→ **Problem description**:
From the records below, count the lines holding the string "thru". Only the number is wanted.
── Provided material ──
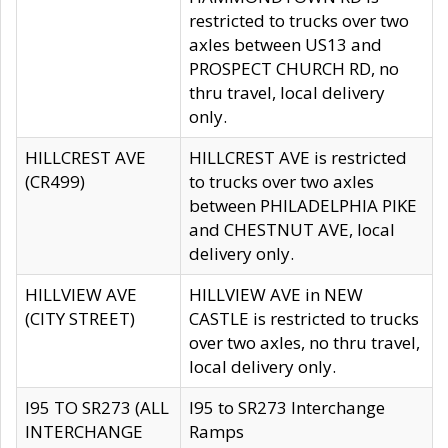
restricted to trucks over two
axles between US13 and
PROSPECT CHURCH RD, no
thru travel, local delivery
only.
HILLCREST AVE
HILLCREST AVE is restricted
(CR499)
to trucks over two axles
between PHILADELPHIA PIKE
and CHESTNUT AVE, local
delivery only.
HILLVIEW AVE
HILLVIEW AVE in NEW
(CITY STREET)
CASTLE is restricted to trucks
over two axles, no thru travel,
local delivery only.
I95 TO SR273 (ALL
I95 to SR273 Interchange
INTERCHANGE
Ramps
───
→ **Answer to this problem**:
2